*** Text excerpt ***
Now, as a thought experiment, let's say she wasn't a Pakistani little girl. Let's say she was a 16 years old boy coming from a rich US family. Even fat and greasy, to add to the image. Let's also add that this one didn't die - he's well off in his NY mansion eating Snickers all day. What would you have thought of the article? "16 years old kid from NY loves messing around with .NET". Wouldn't you have said: who cares? And rightly so?
Empathy drains perspective. Feeling empathy is the noblest thing in the world. At the same time, it doesn't mean that it should suspend your ability to evaluate situations. A big problem with our society and our communication channels is that they routinely employ this effect to steer public opinion where they want it to be. Don't be a sucker - be human, but use your brain.
Frankly, your original post was extremely light on facts. The only relevant fact that you presented is that you think the MCP exam is easy. You wrote:
> the hype is widely unjustified
You really don't have enough information. You're looking at a single fact without context, and saying that it's nothing special. For some context, check out khalidmbajwa's comment: http://news.ycombinator.com/item?id=3467046
If a 16-year-old boy from the ghetto in the US became the world's youngest MCP at the age of 9, I would absolutely expect that to be news.
I would also think it was particularly unworldly to comment on the reporting of his untimely death, "well, I, as a white man with excellent access to education, got an MCP at the age of 20, and it wasn't all that hard".
The challenges that Arfa, or your hypothetical ghetto programmer, faced, were entirely different, and quite probably greater to the ones you faced, and they achieved a specific milestone a long time before you did. I genuinely can't imagine the mindset that attempts to minimize rather than celebrating their achievements.
> If a 16-year-old boy from the ghetto in the US became the world's youngest MCP at the age of 9, I would absolutely expect that to be news.
It's very, very likely that some 9 years old kid in the ghetto has produced something much more noteworthy than becoming an MCP. You would expect that to be in the news, but it isn't there.
> well, I, as a white man with excellent access to education, got an MCP at the age of 20, and it wasn't all that hard
What I was trying to say is: think that you are a poor Pakistani little kid, working your ass off between work/school hours on your lame old computer. What would you think of the celebrations here? Again, that Pakistani little kid most likely exists. Most likely, there's hundreds of them. You don't hear of them in the news.
May our paths never cross in real life.
That's not logic. That's jealousy.
If you read my comments, you'll see that I wasn't making a comparison between me and her. I was making a comparison between her and somebody who's accomplished what she did and much more without being born in a rich family, and is striving to get something to eat at the end of the day. There's plenty of them, why aren't they on the news?
How delightfully patronizing.
Your example fails in supporting your point. Your example person could not be more different from Arfa.
Your character: Fat Boy who enjoys messing with .NET is alive and enjoying his snickers bar.
Arfa: Young Intelligent, Motivated Girl Concretely acting in fulfilling her goals and bettering her environment dies at 16.
It does not matter her gender, age or privilege. Her outlook, her willingness to act in perusing her goals and enrichment - in spite of her "silver spoon" - puts her ahead of a lot of people. Do not underestimate the power of taking things for granted.
***
-- List of tasks --
(A) Summarize the forum discussion in two sentences.
(B) Answer these questions using the forum discussion:
(i) In the thought experiment, what does the hypothetical boy eat all day?
(ii) According to the commenter, what drains perspective?
(iii) In the reply that begins "Your example fails," at what age does Arfa die?
(C) The last comment in the forum discussion names three things about Arfa that "does not matter." List them.
*** Data entries ***
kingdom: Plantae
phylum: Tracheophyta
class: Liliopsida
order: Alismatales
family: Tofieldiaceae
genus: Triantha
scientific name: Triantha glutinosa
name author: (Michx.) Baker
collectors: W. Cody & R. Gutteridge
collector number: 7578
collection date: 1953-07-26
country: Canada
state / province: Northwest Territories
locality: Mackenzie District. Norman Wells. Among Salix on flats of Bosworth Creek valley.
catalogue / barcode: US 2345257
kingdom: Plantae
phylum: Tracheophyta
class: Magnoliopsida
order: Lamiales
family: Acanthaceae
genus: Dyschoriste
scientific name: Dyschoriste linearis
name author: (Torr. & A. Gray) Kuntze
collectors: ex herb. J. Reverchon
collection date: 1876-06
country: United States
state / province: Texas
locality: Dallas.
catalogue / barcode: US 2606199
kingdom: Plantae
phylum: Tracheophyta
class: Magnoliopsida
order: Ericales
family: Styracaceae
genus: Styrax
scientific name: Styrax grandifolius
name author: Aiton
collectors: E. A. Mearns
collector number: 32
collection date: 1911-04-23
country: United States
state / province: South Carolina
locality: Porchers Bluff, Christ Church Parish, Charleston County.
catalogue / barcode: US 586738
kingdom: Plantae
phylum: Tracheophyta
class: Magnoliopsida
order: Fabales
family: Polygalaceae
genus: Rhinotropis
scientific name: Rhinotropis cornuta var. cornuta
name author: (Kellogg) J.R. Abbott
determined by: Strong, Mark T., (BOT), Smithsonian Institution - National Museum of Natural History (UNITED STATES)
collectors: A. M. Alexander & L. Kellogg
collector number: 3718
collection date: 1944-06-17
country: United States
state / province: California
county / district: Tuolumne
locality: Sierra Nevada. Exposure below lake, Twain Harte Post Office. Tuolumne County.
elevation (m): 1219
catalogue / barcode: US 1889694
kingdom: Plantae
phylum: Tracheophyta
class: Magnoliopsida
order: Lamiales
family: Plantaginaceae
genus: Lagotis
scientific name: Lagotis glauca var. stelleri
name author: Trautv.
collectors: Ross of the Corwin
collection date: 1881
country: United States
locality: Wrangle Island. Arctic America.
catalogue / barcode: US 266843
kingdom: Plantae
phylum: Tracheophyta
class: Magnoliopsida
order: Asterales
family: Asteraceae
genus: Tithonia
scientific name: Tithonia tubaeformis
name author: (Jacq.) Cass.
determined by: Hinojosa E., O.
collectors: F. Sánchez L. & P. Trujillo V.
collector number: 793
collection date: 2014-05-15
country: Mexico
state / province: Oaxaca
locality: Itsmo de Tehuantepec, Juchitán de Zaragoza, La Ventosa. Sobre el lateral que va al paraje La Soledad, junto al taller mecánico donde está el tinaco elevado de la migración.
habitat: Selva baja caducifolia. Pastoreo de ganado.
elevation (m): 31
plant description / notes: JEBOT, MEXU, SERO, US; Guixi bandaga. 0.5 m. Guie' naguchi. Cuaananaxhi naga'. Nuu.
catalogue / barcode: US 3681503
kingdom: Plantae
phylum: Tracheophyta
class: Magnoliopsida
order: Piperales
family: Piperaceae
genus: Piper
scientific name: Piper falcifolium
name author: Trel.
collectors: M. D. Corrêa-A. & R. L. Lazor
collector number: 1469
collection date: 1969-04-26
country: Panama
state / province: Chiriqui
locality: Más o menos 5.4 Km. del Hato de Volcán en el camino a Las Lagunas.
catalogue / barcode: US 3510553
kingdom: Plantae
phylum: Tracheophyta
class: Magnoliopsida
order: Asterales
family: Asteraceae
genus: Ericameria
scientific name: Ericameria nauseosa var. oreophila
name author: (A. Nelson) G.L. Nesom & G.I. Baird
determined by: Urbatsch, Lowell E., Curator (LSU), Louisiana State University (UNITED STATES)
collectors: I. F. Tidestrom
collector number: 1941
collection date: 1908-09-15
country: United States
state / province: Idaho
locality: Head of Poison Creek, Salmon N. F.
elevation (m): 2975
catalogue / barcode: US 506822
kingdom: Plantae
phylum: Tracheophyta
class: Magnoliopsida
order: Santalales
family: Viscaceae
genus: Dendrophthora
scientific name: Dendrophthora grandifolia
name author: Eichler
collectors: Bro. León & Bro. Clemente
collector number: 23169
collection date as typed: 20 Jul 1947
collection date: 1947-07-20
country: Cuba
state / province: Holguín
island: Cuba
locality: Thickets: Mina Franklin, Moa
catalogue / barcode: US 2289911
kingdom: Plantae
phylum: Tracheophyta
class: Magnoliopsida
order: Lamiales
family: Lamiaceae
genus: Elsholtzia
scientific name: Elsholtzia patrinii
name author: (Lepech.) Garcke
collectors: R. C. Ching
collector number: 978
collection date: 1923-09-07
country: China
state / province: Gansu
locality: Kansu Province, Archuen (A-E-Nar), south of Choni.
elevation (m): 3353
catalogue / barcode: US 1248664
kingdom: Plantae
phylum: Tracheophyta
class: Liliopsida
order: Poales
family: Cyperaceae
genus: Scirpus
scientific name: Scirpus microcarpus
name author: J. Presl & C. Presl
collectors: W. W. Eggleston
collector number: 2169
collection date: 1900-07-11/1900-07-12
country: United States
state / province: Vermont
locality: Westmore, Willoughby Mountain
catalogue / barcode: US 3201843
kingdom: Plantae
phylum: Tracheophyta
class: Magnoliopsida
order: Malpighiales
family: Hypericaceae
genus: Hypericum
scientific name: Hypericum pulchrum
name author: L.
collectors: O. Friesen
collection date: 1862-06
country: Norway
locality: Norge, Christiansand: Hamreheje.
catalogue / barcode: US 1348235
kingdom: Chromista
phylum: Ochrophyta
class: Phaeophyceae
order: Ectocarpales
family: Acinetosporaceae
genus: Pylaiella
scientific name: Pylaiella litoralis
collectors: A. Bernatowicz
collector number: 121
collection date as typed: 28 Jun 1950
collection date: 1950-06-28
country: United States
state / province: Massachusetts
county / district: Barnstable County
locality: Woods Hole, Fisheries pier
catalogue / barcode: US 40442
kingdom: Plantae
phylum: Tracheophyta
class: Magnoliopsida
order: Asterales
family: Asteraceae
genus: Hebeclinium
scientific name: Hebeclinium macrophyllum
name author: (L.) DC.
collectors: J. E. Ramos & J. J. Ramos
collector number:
***
-- Answers --
(A) One commenter argues that empathy for Arfa, a Pakistani girl who died at 16, distorts judgment about how newsworthy her MCP achievement was, since many poor children who accomplish more never appear in the news. Others reply that the original post was light on facts, that Arfa faced different and probably greater challenges and reached the milestone early, and that her willingness to act on her goals put her ahead of many people.

(B)
(i) Snickers
(ii) Empathy
(iii) 16

(C) Gender, age, privilege